Nico Colsaerts returns to the DP World Tour
Nico Colsaerts is seeking a strong week on home soil Image Credit: Supplied

Dubai resident Nicolas Colsaerts believes he can still compete on the DP World Tour despite struggling with his game in recent months.

The Belgian, who lost his full playing privileges on Tour last season, is playing on home soil at this week’s Soudal Open, the first event of the Tour’s ‘European Swing’, in what is his first outing since the Volvo China Open at the beginning of the month.

The 41-year-old missed the cut for the fourth consecutive event in China which left him frustrated, having previously openly admitting he has struggled to reassess his goals after being diagnosed with a rare kidney condition in late 2021.

“This season has been interesting to say the least, on a personal level, to find out where I am” said Colsaerts, who played in the Abu Dhabi Challenge in April.

“I'm pretty frustrated because I still feel like I can play this game at this level.

“I don't put it together, so then frustration gets into the mix and I'm banging my head against the wall the week after again. But I love this game, I love this Tour.”

“I love being out of here and I think that's why I have made friends along the way for the last 25 years.”

Colsaerts struggles have been evident in his home Open in recent years, missing the cut at Rinkven International in his last two outings at the Soudal Open.

Despite his poor record on home soil, the three-time DP World Tour winner is looking forward to a different challenge this week, with at Rinkven International offering a unique challenge not seen much on Tour in this day and age.

Instead of lengthy par fours and wide fairways, the par-71 6,940-yard course, combining a woodland and parkland setting, features six par fours under 400 yards in length, leading to players having to weigh up the pros and cons of being aggressive off the tee.

“I think I think most of the guys that have played this tournament a couple of times really look forward to playing here because it’s an old school golf course,” he said.

“We don't really get to play layouts like this anymore in the modern game.

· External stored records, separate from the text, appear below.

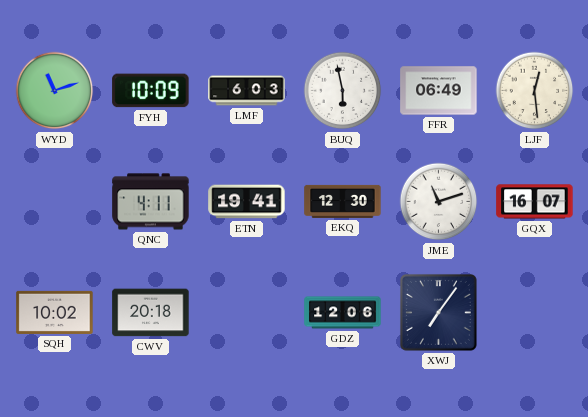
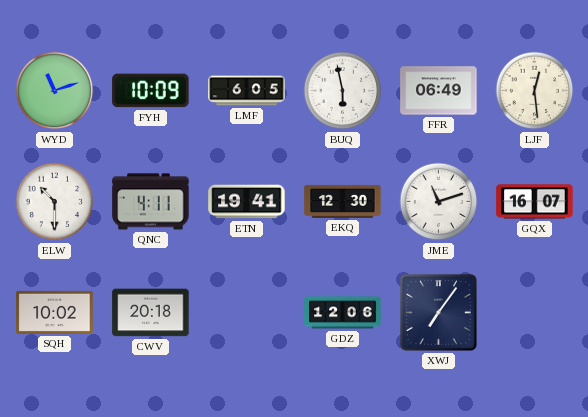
LMF: 6:03 -> 6:05
ELW: none -> 10:30
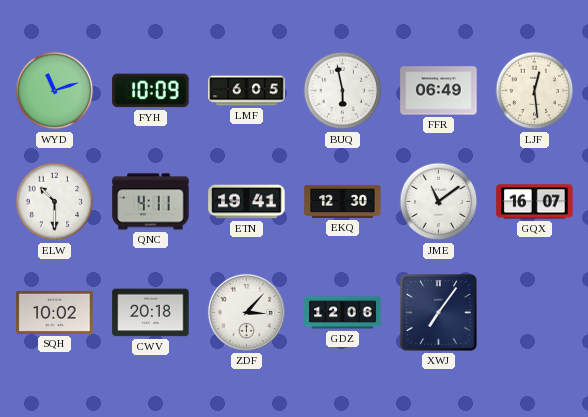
JME: 11:12 -> 11:09
ZDF: none -> 3:07
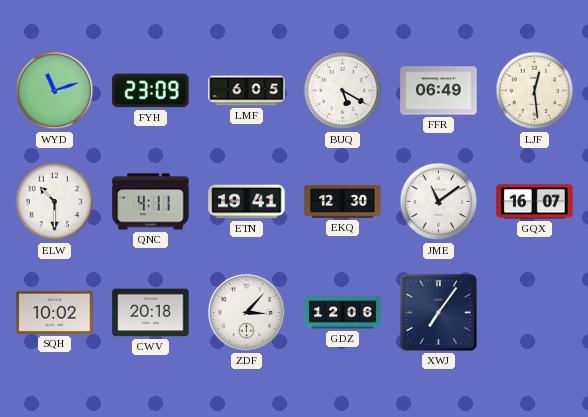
FYH: 10:09 -> 23:09
BUQ: 5:58 -> 5:20
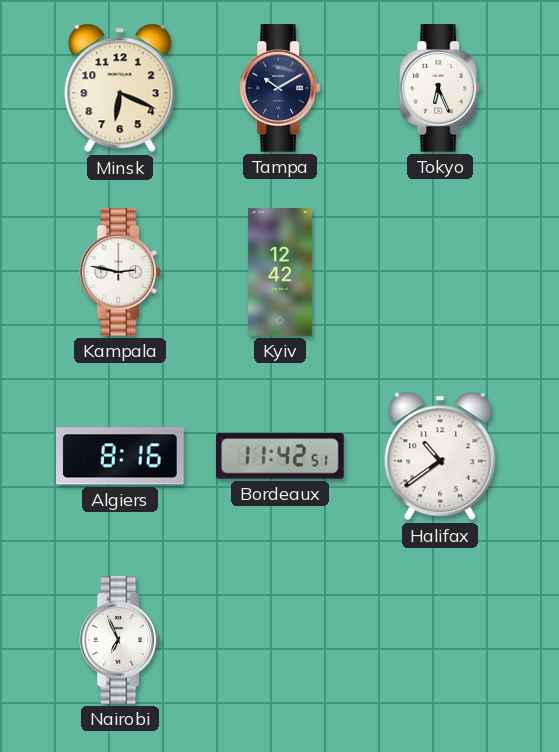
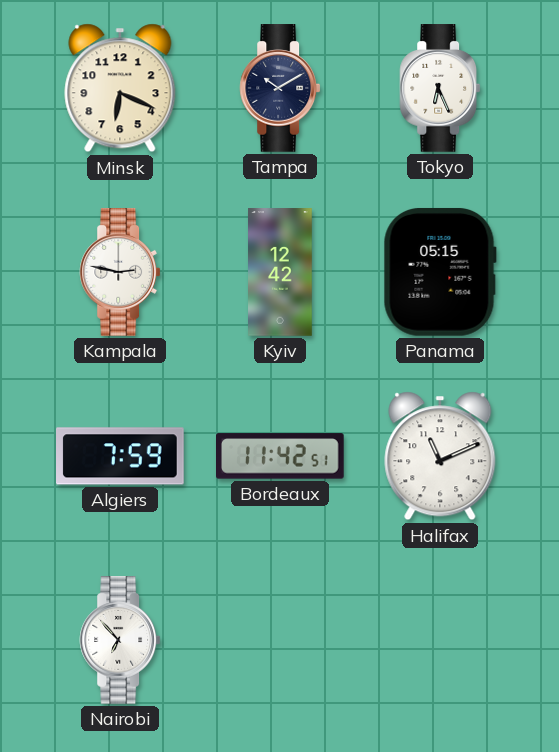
Panama: none -> 05:15
Algiers: 8:16 -> 7:59
Halifax: 10:39 -> 11:11
Nairobi: 6:56 -> 6:53
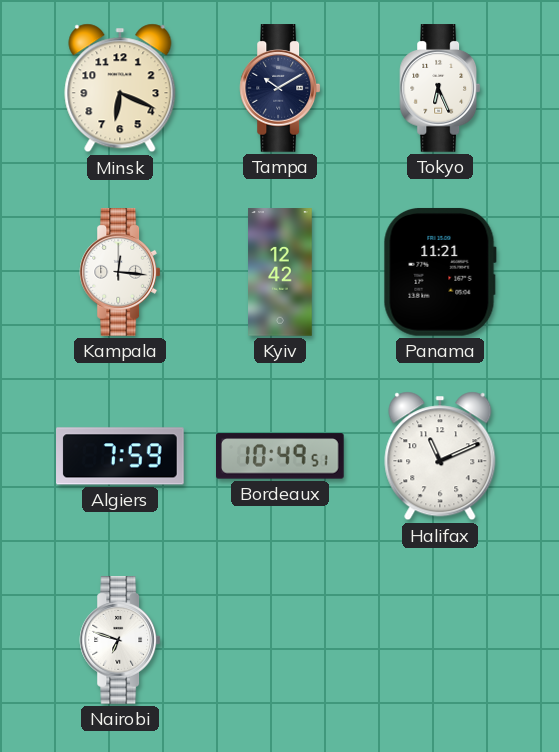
Kampala: 2:47 -> 12:16
Panama: 05:15 -> 11:21
Bordeaux: 11:42 -> 10:49
Nairobi: 6:53 -> 6:48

“We all grew up playing this type of golf course when we were young and playing amateur stuff. The UK is similar, when you go around Wentworth area it's pretty similar, but we don't get to play golf courses like this anymore because of the issues with distance, facilities of whatever the DP World Tour now requires to accommodate spectators, hospitality villages and stuff like that.

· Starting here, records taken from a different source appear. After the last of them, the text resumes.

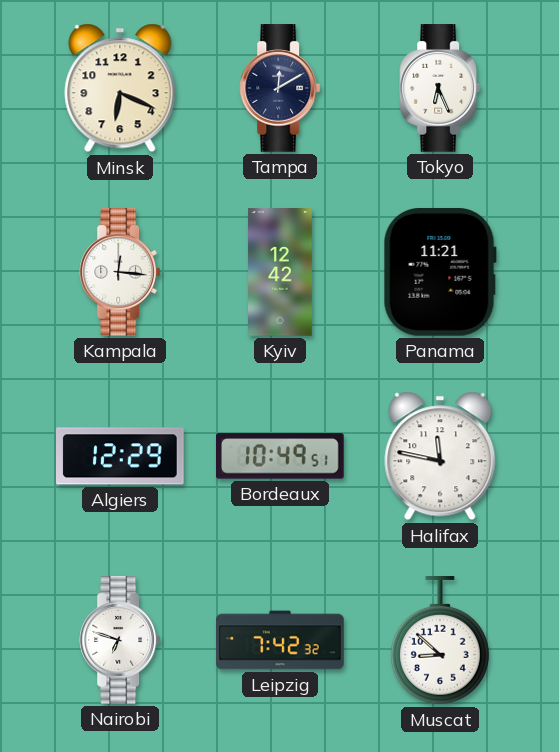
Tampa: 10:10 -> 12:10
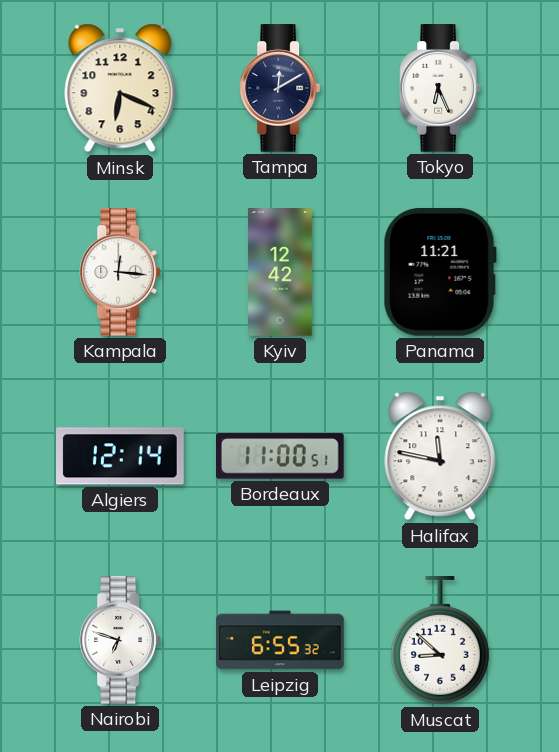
Algiers: 12:29 -> 12:14
Bordeaux: 10:49 -> 11:00
Leipzig: 7:42 -> 6:55
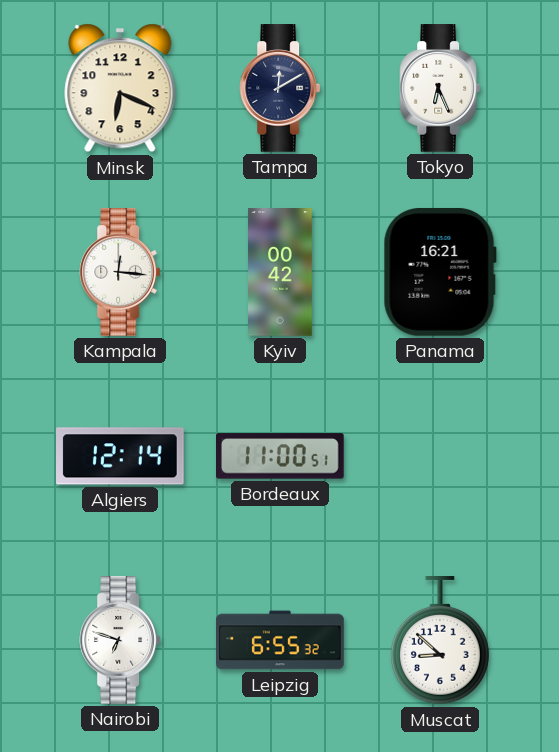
Kyiv: 12:42 -> 00:42
Panama: 11:21 -> 16:21
Halifax: 11:47 -> none
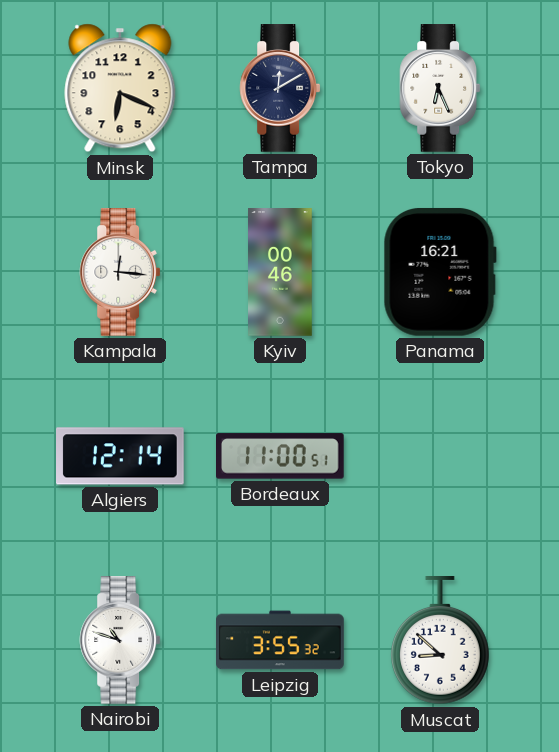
Kyiv: 00:42 -> 00:46
Nairobi: 6:48 -> 10:48
Leipzig: 6:55 -> 3:55
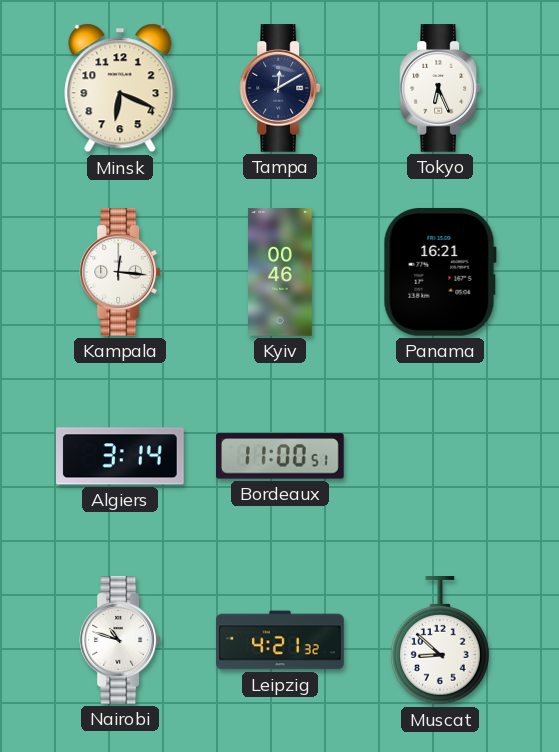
Algiers: 12:14 -> 3:14
Leipzig: 3:55 -> 4:21
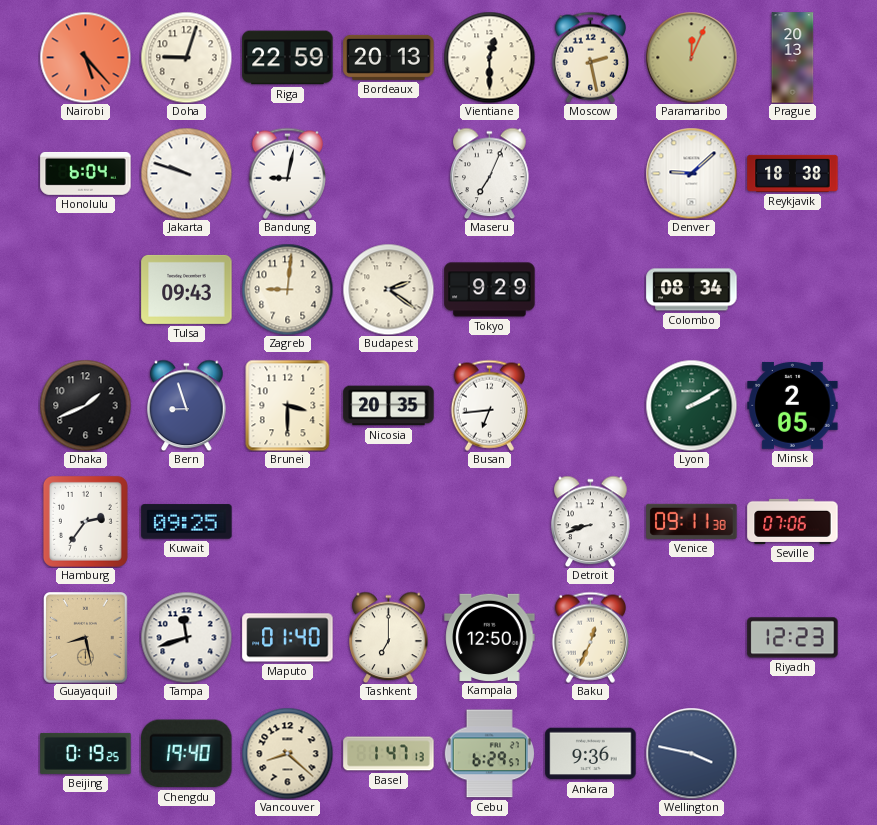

“We don't get to go to these places that much, but here we're still able to do it. It’s narrow, you play irons off the tee, and you have swirling wind into the trees, which makes it an interesting challenge.”

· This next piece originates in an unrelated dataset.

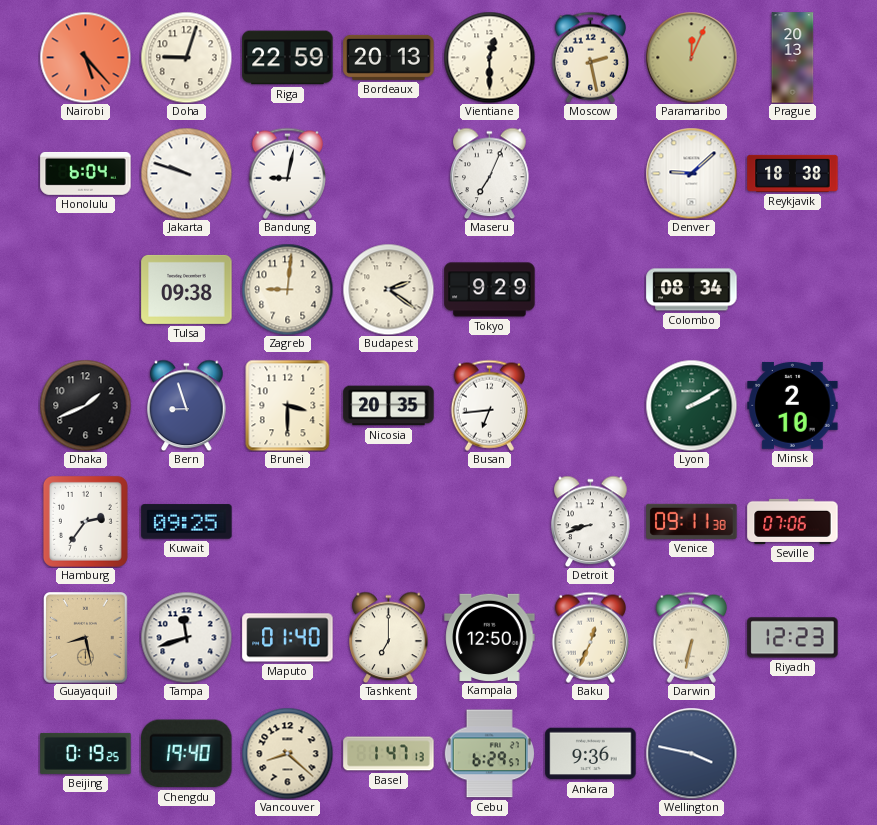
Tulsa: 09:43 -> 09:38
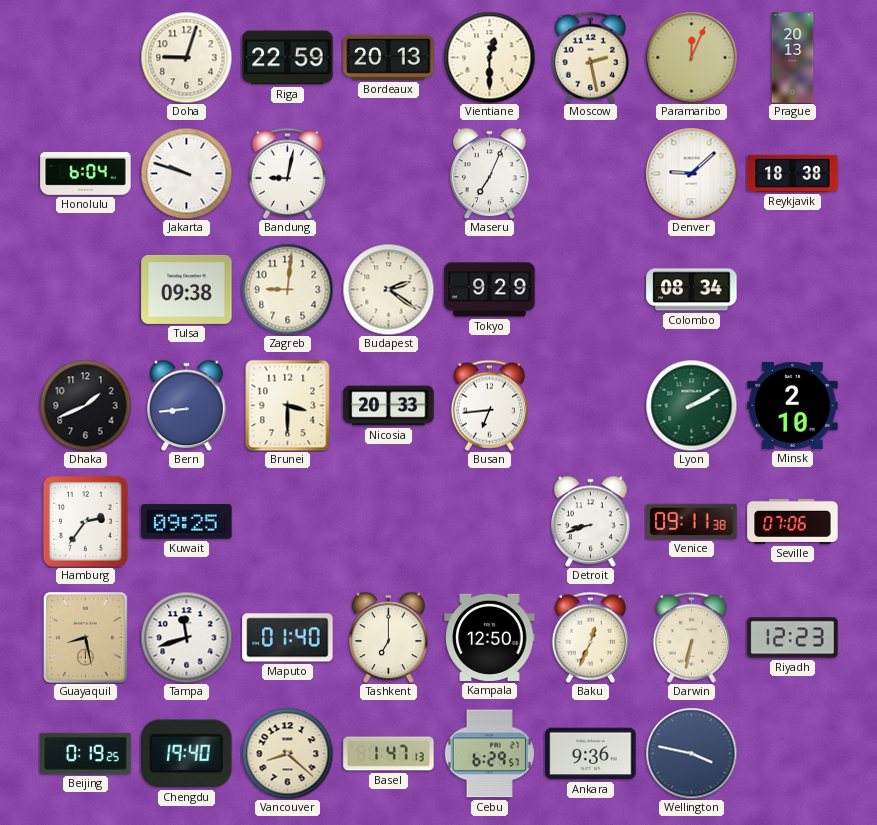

With Colsaerts playing on home soil for the first time this year, he’ll no doubt be hoping to feed off the support in a bid to climb up the Race to Dubai Rankings as he seeks to regain full playing privileges for 2025.

Another bonus of returning to his homeland? Getting to see friends that he hasn’t seen in a while, even if they are in his putting line.

“The funniest thing when you play at home is sometimes you line up a putt and then you see somebody in your line that you haven't seen for 20 years,” he said.

“We've always had decent support here. (Thomas) Pieters, (Thomas) Detry or now the new kids, Matthis (Besard) or Adrien (Dumont De Chassart), I think there's going to be loads of people from our former clubs coming to watch.”